Ultraderecha adaptada a su tiempo

Ataque. Partidarios de Bolsonaro cuando atentaron contra las instituciones, en Brasilia, el 8 de enero pasado.

Foto: Adriano Machado/Reuters

Los intentos de toma del Capitolio en Estados Unidos y de las sedes de los tres poderes en Brasil tienen demasiadas coincidencias como para pensar que responden a hechos aislados sin ningún tipo de conexión.

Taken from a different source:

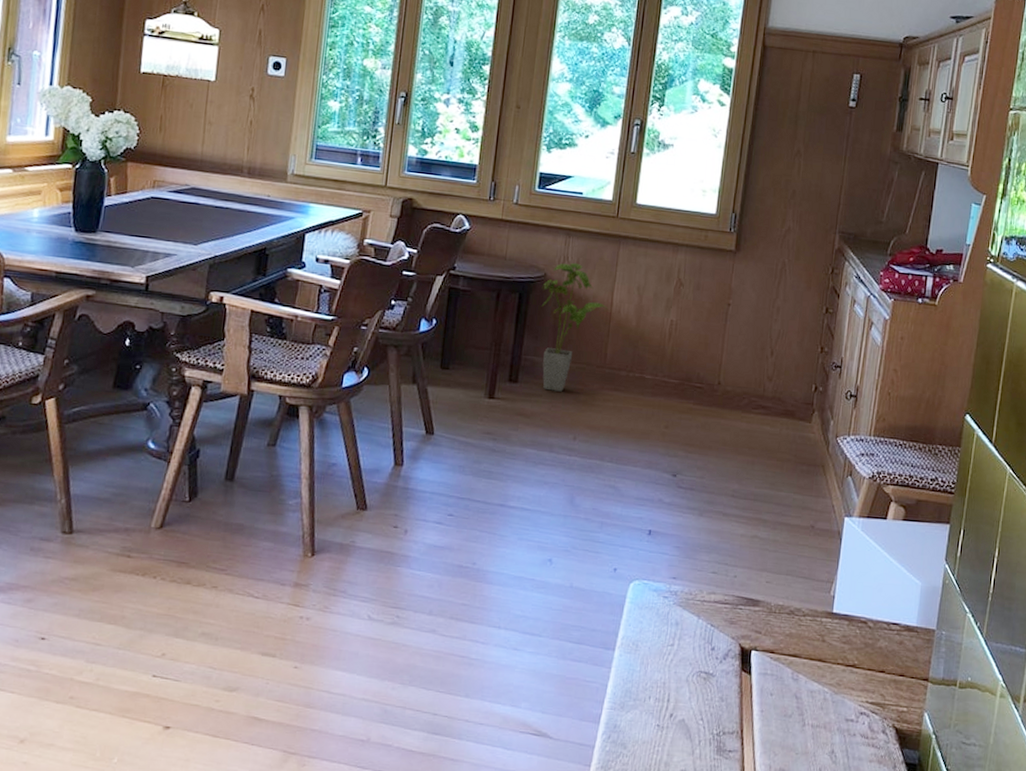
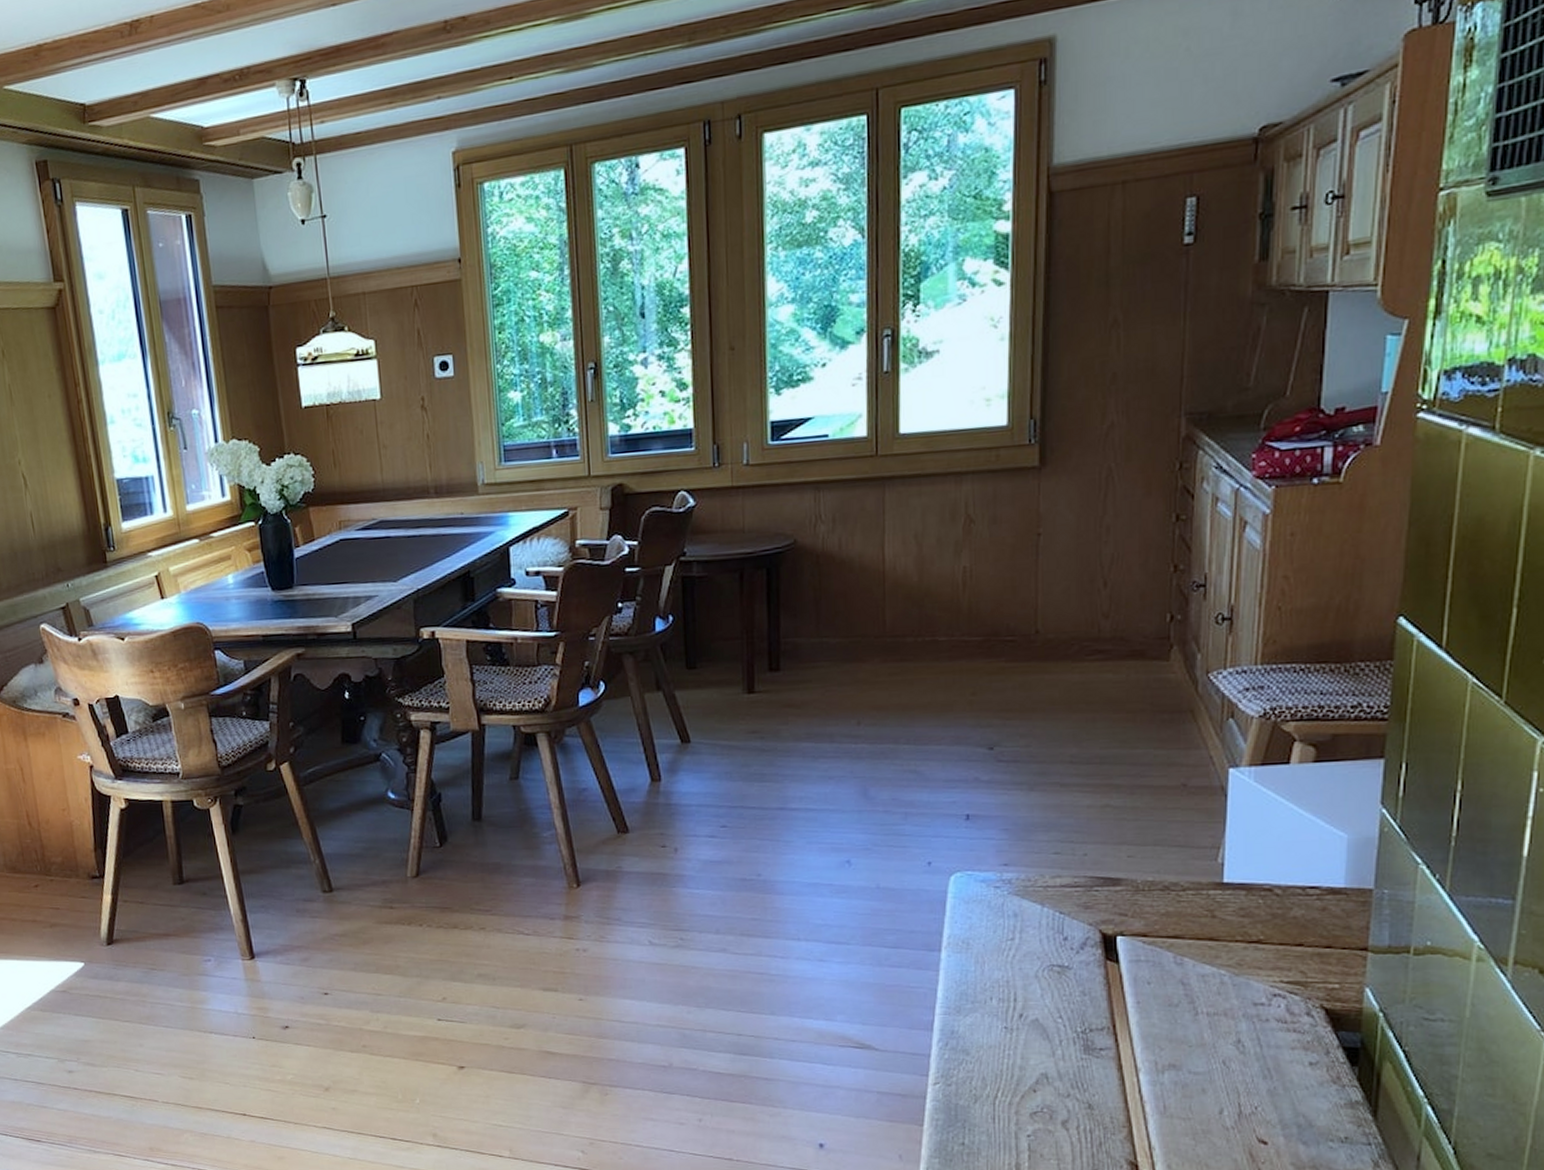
house plant: present [541,262,608,392] -> none [793,520,880,674]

En primer lugar, hay que señalar que en ambos casos quienes participaron están convencidos de que a Donald Trump y a Jair Bolsonaro les robaron la elección presidencial. Paradójicamente, el reclamo parte de quienes gobernaban, y es muy poco creíble que el fraude haya sido perpetrado por partidos opositores. Pero ningún argumento sirve porque los liderazgos de Trump y Bolsonaro se consolidaron a través de una exitosa maquinaria propagandística basada en lo que hoy se denomina «fake news». En otras palabras: mentiras. Si bien la mentira siempre existió en la política y se utilizaron los medios de comunicación para imponer falsas ideas, ahora la información ya no depende de los grandes diarios o las cadenas de televisión. Las nuevas tecnologías han permitido el desarrollo de una comunicación que está al margen de los grandes medios y en sectores de la extrema derecha genera una adhesión fanática donde no tienen efecto los argumentos racionales. El carácter mesiánico de sus líderes se traslada a quienes los siguen de manera incondicional, lo que marca una diferencia con los partidos de derecha que participan del escenario democrático y reniegan de estos «trasgresores». Es más, esta nueva extrema derecha –en América Latina– está emparentada con aquellos sectores que encabezaron golpes de Estado en el siglo pasado para combatir todo vestigio progresista. Por eso el «fantasma del comunismo» aparece una y otra vez en su discurso y Bolsonaro considera que en Brasil no hubo una dictadura entre 1964 y 1985. En realidad, son los reaccionarios más recalcitrantes de antaño adaptados a los nuevos tiempos.